[INSTRUCTION]
Return, word for word, the lines of the listing below from the one with "Productivity Hacks" through the one with "RECENT COMMENTS", and no other lines.

[DATA RECORDS]
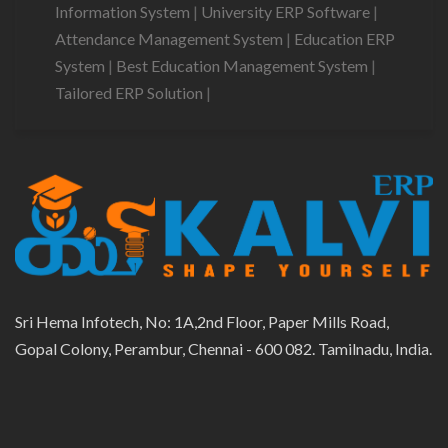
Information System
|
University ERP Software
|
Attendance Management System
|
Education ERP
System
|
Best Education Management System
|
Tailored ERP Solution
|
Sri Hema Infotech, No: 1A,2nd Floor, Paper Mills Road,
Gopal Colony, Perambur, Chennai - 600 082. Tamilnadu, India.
==
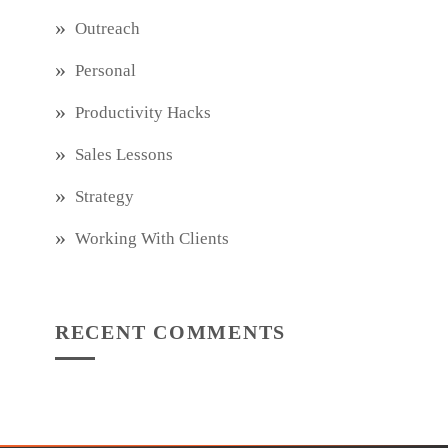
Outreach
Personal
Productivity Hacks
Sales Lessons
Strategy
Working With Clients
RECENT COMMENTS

[SOLUTION TO THIS PROBLEM]
Productivity Hacks
Sales Lessons
Strategy
Working With Clients
RECENT COMMENTS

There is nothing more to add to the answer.